■ Problems:
a – Which two countries does the passage on the Myanmar military coup name as the largest weapons suppliers to Myanmar from 2010 to 2020?
b – Reproduce verbatim everything in the passage on the Myanmar military coup from "The overwhelming firepower" down to "(read full article).".

■ Reading passage:
--- Start ---

The Military Coup has been a bloody and brutal one, as the military reacted to the initial burst of non-violent civil disobedience with deadly force and live fire into protests. The Assistance Association for Political Prisoners (Burma), or AAPP, estimates over 10,000 arrests and thousands dead, although real figures will be much higher. Hundreds of thousands, probably millions, have become internally displaced, or have fled across borders. Many younger people have left urban areas to join up with the ethnic guerrilla armies in the highlands, lowlands and border regions, or to form their own growing Peoples Defence Forces (PDF) units. In response the military has resorted to the aerial bombarment of villages & towns, followed up by a scorched earth policy – literally burning entire villages and communities to the ground. There are regular and reliable reports in the English language news outlet Myanmar Now of both the barbarity of the military, and the peoples’ resistance. For example, two young women students have been imprisoned for 7yrs each for donating less than £3 to a fund for displaced peoples, and face further absurd charges. It’s worth noting too that last weekend the Myanmar Military joined the short list of countries supporting the Russian invasion of Ukraine! It’ll come as no surprise to learn that Russia, along with China, were the two largest suppliers of weapons to Myanmar in the period 2010-2020.
The overwhelming firepower of the Military Coup is eerily reminiscent of the situation the people faced after the British annexation of Myanmar in 1885. Back then the people resisting authoritarian rule were also faced by superior weapons, and the British wielding them were just as barbaric and uncaring about those they mowed down. As BRHG noted in this article:
Despite the military defeat, the Burmese fought a ten year guerrilla war against British rule which was only finally broken by meting out collective punishments to the civilian population. Villages were burned and the property of villagers either confiscated or destroyed. The British policy of overwhelming reprisals against villages suspected of assisting the insurgency eventually brought the country under control. British colonialism was triumphant. (read full article).

--- End ---

■ Material supplied:
--- Start ---

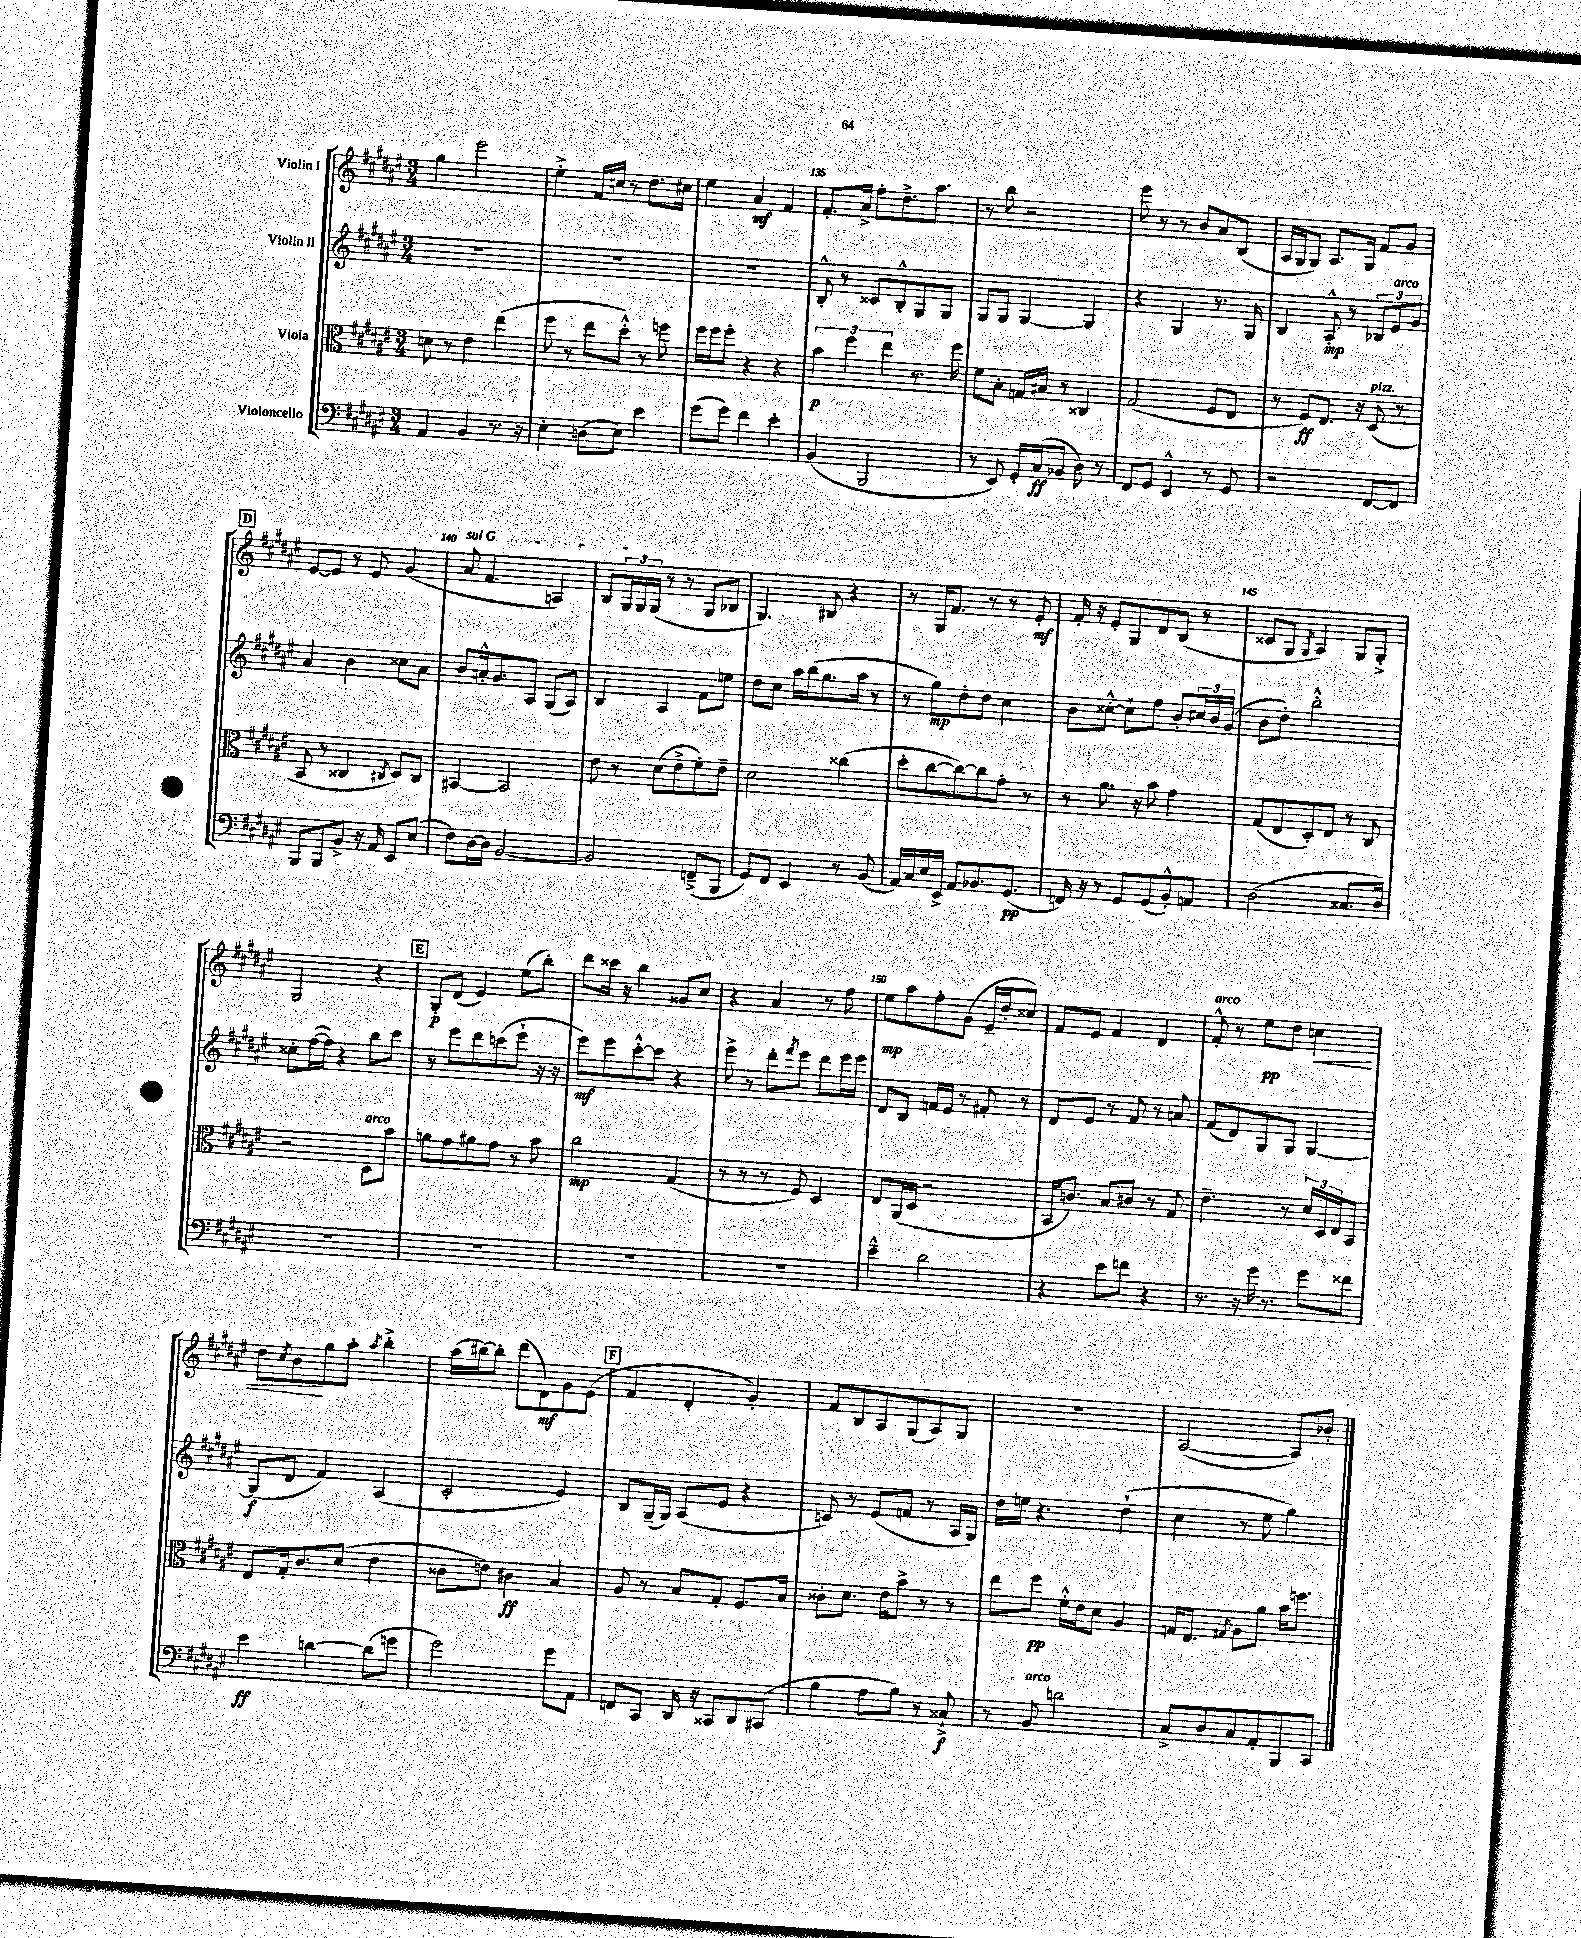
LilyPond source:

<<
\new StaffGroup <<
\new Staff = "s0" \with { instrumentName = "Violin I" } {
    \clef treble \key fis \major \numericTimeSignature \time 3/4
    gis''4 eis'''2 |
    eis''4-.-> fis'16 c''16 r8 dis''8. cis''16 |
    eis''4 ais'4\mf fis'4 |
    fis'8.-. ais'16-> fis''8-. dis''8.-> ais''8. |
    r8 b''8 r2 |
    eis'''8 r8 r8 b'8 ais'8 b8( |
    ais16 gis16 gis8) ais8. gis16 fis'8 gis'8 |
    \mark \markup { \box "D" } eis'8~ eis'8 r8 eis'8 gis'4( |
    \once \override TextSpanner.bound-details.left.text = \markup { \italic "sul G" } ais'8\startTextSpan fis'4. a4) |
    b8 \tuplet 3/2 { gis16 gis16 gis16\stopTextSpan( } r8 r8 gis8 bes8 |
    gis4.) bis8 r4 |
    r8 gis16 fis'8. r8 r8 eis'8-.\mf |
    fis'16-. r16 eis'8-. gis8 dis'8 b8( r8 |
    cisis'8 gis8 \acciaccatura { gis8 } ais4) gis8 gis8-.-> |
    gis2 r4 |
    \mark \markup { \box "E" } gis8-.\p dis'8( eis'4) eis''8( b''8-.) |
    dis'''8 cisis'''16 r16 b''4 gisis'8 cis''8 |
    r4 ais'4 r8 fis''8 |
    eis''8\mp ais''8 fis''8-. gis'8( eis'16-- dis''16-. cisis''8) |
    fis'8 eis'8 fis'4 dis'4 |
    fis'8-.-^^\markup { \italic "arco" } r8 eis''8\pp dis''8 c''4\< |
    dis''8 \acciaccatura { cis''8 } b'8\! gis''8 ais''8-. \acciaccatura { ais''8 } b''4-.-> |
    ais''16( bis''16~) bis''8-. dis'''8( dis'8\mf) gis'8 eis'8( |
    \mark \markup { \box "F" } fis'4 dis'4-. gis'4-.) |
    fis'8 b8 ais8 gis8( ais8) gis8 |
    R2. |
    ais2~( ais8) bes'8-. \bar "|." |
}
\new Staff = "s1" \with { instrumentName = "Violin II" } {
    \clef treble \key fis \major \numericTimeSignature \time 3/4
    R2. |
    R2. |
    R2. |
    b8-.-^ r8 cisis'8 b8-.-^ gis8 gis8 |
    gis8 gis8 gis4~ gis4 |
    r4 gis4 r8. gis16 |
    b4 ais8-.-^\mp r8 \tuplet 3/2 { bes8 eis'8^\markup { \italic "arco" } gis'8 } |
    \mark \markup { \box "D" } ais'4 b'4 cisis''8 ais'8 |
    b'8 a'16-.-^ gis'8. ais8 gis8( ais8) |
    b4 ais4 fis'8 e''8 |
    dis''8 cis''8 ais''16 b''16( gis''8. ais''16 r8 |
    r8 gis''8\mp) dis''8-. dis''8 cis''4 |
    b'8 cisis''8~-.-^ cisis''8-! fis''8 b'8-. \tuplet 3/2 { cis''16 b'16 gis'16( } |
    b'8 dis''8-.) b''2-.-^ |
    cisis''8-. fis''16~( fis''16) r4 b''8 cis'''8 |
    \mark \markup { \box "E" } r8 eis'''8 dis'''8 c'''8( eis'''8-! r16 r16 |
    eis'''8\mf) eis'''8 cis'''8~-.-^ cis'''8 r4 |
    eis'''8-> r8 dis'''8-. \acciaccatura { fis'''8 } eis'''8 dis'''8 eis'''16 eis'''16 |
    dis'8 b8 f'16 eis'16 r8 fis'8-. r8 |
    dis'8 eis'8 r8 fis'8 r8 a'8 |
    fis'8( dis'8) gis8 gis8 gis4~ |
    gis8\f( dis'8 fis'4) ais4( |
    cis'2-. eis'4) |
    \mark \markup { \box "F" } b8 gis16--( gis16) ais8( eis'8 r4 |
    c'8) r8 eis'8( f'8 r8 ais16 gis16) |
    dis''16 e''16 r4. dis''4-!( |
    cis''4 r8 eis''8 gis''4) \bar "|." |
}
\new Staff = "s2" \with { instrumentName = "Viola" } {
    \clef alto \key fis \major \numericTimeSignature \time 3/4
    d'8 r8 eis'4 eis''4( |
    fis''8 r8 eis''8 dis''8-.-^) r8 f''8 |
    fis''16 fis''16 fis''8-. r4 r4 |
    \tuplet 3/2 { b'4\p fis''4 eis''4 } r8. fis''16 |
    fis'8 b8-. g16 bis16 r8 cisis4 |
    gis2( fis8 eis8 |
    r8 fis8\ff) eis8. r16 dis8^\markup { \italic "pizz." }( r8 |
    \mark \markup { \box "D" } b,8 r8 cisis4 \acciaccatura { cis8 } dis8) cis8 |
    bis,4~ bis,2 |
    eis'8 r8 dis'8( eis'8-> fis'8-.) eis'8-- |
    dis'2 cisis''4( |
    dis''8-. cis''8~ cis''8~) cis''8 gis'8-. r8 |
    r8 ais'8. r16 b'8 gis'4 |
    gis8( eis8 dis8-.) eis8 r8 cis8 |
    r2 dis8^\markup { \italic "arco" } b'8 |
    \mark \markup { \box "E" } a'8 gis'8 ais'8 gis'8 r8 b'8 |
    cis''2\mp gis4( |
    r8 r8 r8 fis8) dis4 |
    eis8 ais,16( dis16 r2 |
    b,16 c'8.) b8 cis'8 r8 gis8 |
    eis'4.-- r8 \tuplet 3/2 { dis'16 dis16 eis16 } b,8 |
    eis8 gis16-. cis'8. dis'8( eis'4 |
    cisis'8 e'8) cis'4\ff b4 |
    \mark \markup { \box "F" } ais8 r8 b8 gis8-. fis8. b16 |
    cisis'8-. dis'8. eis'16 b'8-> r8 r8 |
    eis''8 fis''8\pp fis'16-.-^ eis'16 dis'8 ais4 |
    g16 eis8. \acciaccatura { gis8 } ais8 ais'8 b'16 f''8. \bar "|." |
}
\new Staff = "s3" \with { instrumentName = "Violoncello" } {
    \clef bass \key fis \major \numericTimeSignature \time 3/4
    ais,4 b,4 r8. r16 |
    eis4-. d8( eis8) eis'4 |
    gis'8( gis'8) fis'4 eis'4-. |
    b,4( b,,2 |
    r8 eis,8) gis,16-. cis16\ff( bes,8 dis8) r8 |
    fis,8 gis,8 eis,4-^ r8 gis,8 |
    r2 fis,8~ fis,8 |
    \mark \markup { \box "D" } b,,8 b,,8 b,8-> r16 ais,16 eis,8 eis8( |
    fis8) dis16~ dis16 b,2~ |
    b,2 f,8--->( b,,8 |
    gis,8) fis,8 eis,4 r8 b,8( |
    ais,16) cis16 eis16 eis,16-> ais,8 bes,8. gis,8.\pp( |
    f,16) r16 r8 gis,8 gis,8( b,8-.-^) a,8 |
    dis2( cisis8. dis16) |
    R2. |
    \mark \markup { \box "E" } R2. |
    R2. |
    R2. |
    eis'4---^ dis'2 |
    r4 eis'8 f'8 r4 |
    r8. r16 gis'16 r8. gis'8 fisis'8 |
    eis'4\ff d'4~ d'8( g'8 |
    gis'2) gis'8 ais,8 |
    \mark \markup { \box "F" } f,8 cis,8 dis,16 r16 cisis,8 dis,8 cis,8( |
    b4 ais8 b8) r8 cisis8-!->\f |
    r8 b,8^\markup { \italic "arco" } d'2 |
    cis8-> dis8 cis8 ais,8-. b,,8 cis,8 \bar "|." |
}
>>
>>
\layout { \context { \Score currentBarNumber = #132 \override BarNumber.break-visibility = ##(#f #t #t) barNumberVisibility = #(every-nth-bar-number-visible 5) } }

--- End ---

■ Answer set:
a – Russia and China.

b –
The overwhelming firepower of the Military Coup is eerily reminiscent of the situation the people faced after the British annexation of Myanmar in 1885. Back then the people resisting authoritarian rule were also faced by superior weapons, and the British wielding them were just as barbaric and uncaring about those they mowed down. As BRHG noted in this article:
Despite the military defeat, the Burmese fought a ten year guerrilla war against British rule which was only finally broken by meting out collective punishments to the civilian population. Villages were burned and the property of villagers either confiscated or destroyed. The British policy of overwhelming reprisals against villages suspected of assisting the insurgency eventually brought the country under control. British colonialism was triumphant. (read full article).